Vaccine testing trials were not designed to answer these questions first. Rather, they were designed to initially determine the most pressing question of whether vaccines would keep people from getting sick and overwhelming medical systems. To explore this question, the researchers typically gave a group of volunteers the experimental vaccine and another group of equal size a placebo. Once the total number of volunteers with confirmed Covid symptoms in the trial reached a predefined level, investigators compared the number in each group to determine whether those who received the vaccine fared much better than those who received the vaccine. had received the placebo. For vaccines that worked, vaccine groups had between 50% and 95% fewer illnesses, numbers known as vaccine effectiveness rates.
5. Why not also check volunteers for asymptomatic infections?
It’s a more complicated endeavor since the only way to find out about asymptomatic infections is to regularly test volunteers, who can number in the tens of thousands in an efficacy trial. Yet about two dozen studies looking at vaccines proven to prevent disease do just that.
6. What did they find?
The results to date are preliminary. The most complete data published relates to the vaccine manufactured by AstraZeneca Plc. In a study in the UK, volunteers are checked for SARS-CoV-2 infections using weekly self-administered nose and throat swabs. According to the results as of Dec. 7, after a single dose, the group that received the vaccine had 67% fewer positive swabs than the placebo group, suggesting that the vaccine reduced infections as well as disease. Previously, Moderna Inc. reported similar results from people who received a single dose of its vaccine in November.
7. What other evidence do we have?
Data from Israel, which has inoculated a higher percentage of its population than any other country, provides clues that the vaccine used there, from Pfizer Inc. and BioNTech SE, may reduce transmission even if it does not protect. not against infection. After more than 75% of people aged 60 or older received a dose of the vaccine and only 25% of those aged 40 to 60, researchers from Israel’s largest coronavirus testing lab looked at their data . For those who tested positive for SARS-CoV-2, there was a noticeable difference between the two age groups in the average amount of virus found in the test swabs. The researchers estimated that the vaccination reduced the viral load by 1.6 to 20 times in those infected despite the vaccine. Another study in Israel, following people who were infected after inoculation, found that the vaccine lowered their viral load by four. Additionally, a study of Moderna’s Covid vaccine in monkeys suggested that it would reduce or even completely prevent transmission of the virus.

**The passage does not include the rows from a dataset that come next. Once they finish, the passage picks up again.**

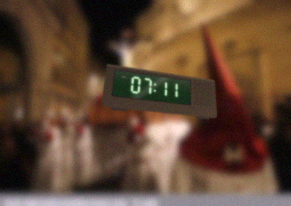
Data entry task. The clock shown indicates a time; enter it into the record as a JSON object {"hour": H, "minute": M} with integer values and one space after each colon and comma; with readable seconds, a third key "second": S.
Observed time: {"hour": 7, "minute": 11}
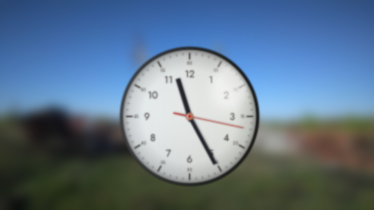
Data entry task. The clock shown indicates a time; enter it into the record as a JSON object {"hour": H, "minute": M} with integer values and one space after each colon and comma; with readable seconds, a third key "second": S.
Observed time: {"hour": 11, "minute": 25, "second": 17}
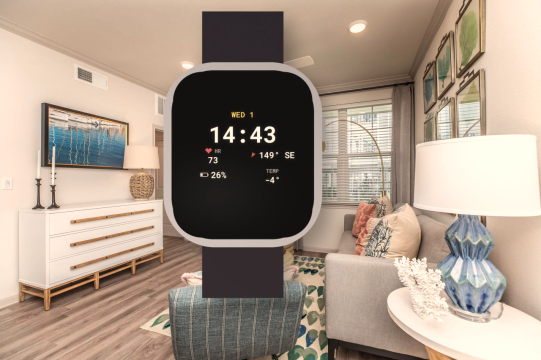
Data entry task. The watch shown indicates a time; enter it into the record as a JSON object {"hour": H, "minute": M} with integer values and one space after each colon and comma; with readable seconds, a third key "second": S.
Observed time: {"hour": 14, "minute": 43}
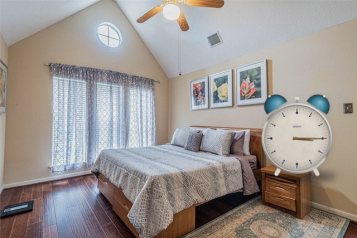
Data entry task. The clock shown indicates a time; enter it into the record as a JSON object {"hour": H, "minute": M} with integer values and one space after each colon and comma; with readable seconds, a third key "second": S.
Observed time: {"hour": 3, "minute": 15}
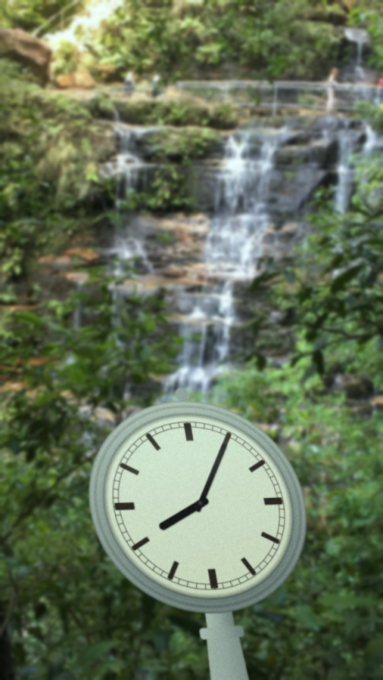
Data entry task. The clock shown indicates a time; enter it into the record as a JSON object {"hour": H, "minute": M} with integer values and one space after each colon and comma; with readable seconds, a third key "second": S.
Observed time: {"hour": 8, "minute": 5}
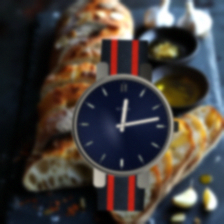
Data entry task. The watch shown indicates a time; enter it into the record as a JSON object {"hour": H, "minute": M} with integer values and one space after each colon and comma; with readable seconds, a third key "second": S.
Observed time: {"hour": 12, "minute": 13}
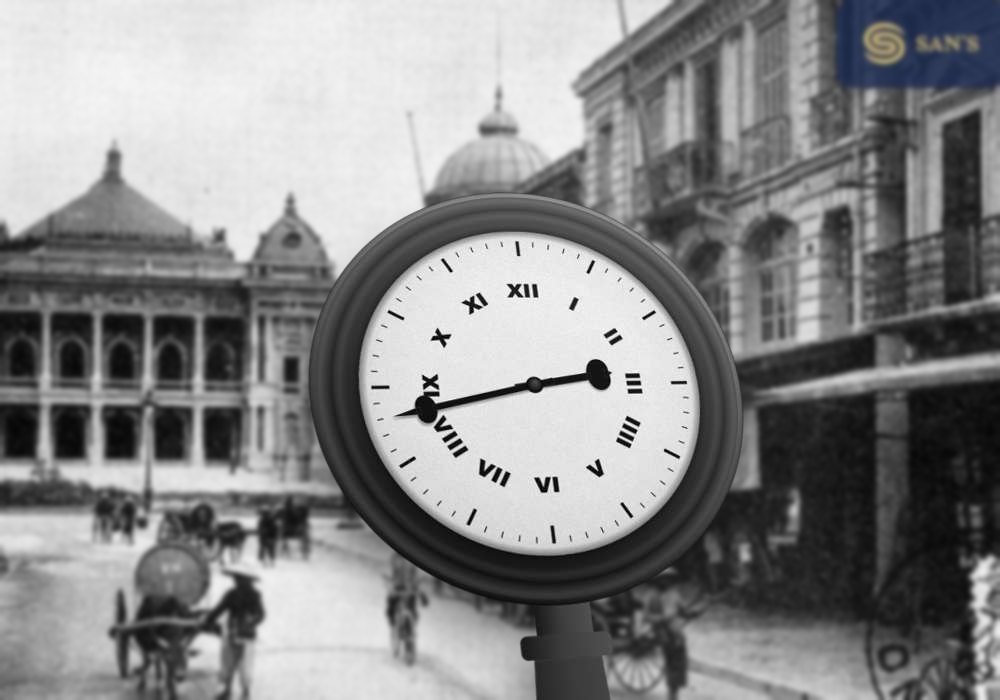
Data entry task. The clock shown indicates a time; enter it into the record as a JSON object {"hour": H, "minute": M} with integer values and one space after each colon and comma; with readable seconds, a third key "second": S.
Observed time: {"hour": 2, "minute": 43}
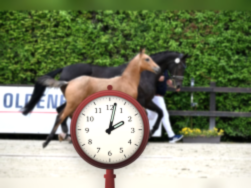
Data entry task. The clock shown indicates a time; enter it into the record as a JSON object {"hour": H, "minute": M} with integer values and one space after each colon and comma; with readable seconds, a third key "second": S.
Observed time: {"hour": 2, "minute": 2}
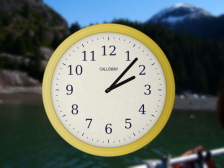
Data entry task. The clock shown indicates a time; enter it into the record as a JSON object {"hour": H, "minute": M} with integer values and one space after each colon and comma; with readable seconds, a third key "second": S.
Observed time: {"hour": 2, "minute": 7}
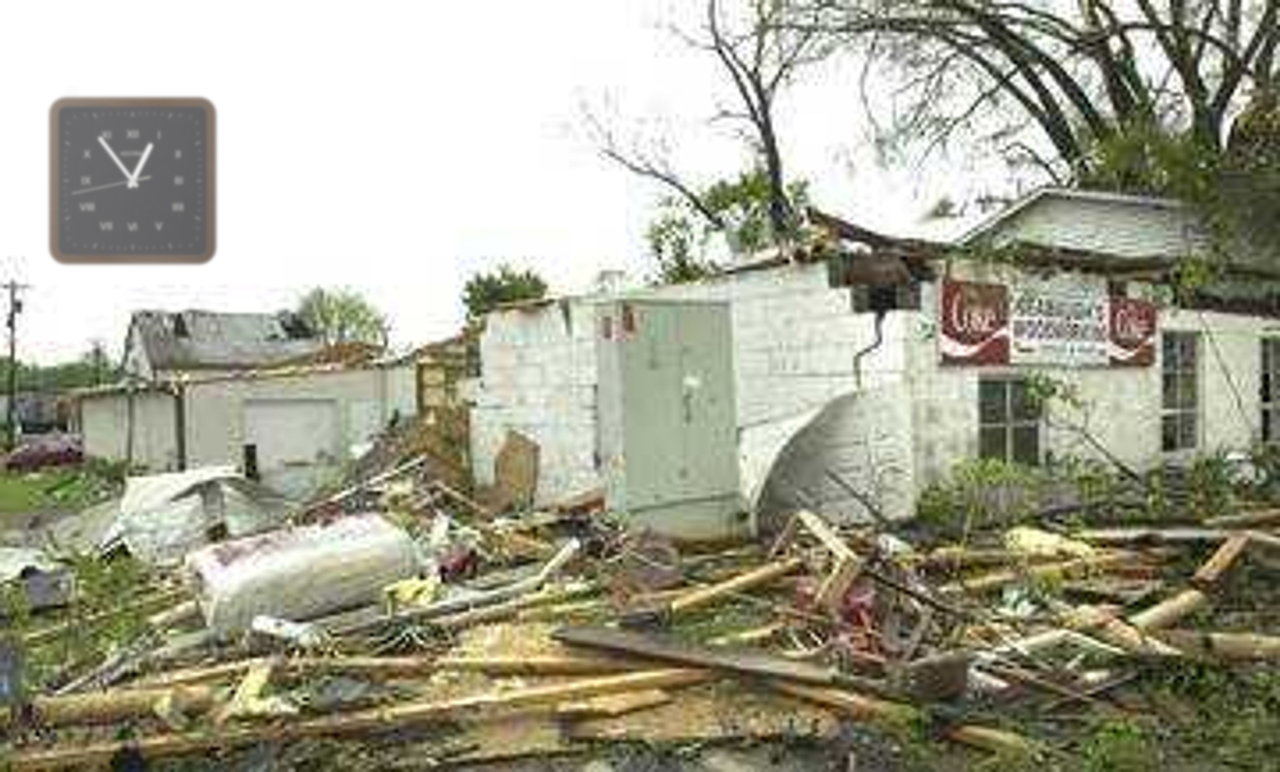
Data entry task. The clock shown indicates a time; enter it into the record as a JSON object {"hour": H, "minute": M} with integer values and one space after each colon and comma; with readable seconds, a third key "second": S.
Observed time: {"hour": 12, "minute": 53, "second": 43}
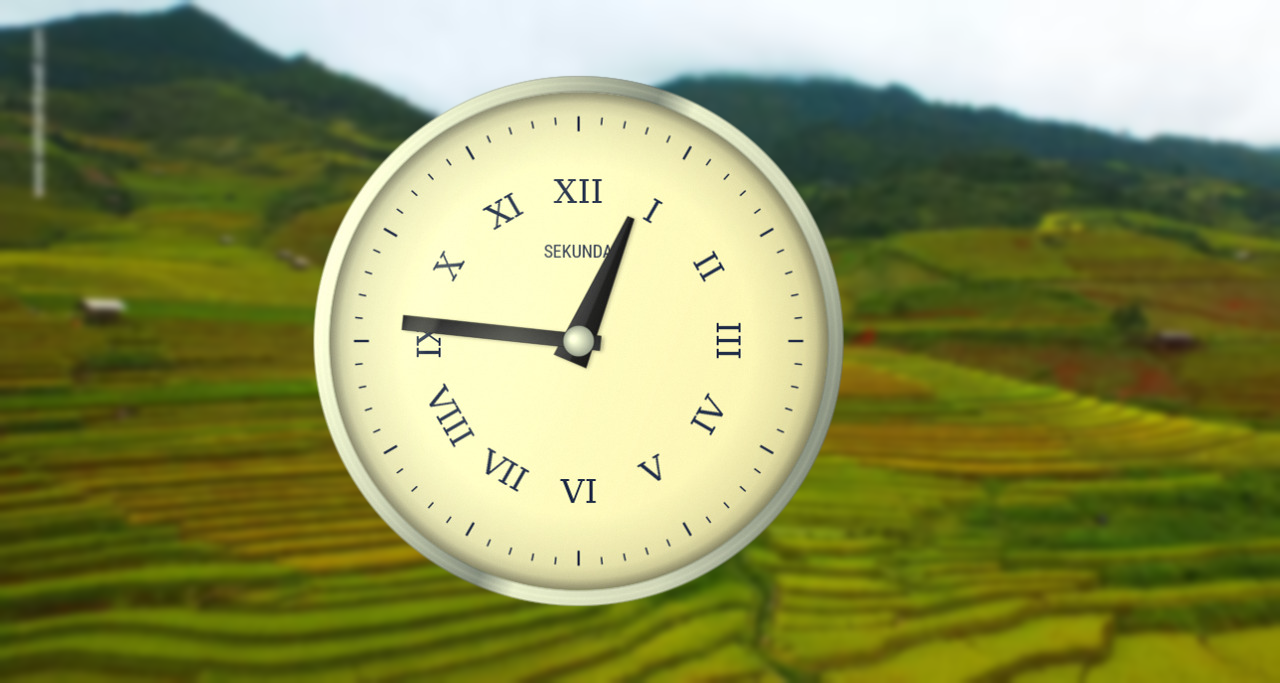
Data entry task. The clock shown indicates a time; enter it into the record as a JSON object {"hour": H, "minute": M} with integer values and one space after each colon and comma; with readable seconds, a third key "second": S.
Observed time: {"hour": 12, "minute": 46}
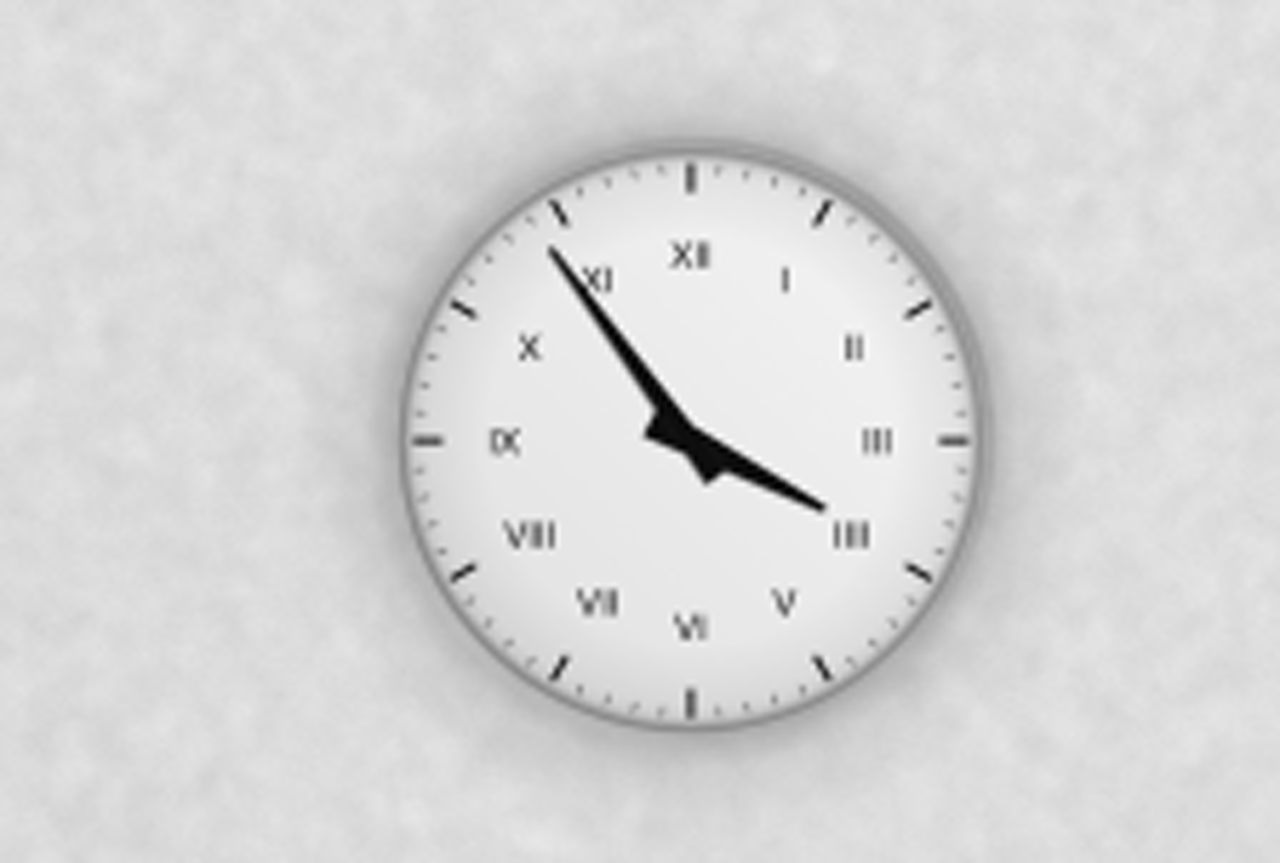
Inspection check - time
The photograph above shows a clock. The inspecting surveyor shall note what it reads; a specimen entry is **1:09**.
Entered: **3:54**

8. When will we know more?
As vaccination becomes more widespread, researchers should be able to discern the effect on infection and transmission patterns, although it may be difficult to distinguish the impact of vaccinations from that of measures such as lock and mask warrants. Completion of vaccine trials to detect asymptomatic infections will provide additional information. Two trials are expected to end in April. However, it is a vaccine from Chinese company Sinovac Biotech Ltd., which has a reported efficacy rate as low as 50% against symptomatic disease. The other is testing the shot from the Russian research institute Gamaleya, which had a 92% efficacy rate against symptoms in clinical trials, but it’s a small study. September should mark the end of many trials of highly effective vaccines. The results of the injections that have been shown to be the most effective in preventing the disease (95%), from Moderna and Pfizer-BioNTech, are not expected until October 2022 and January 2023, respectively.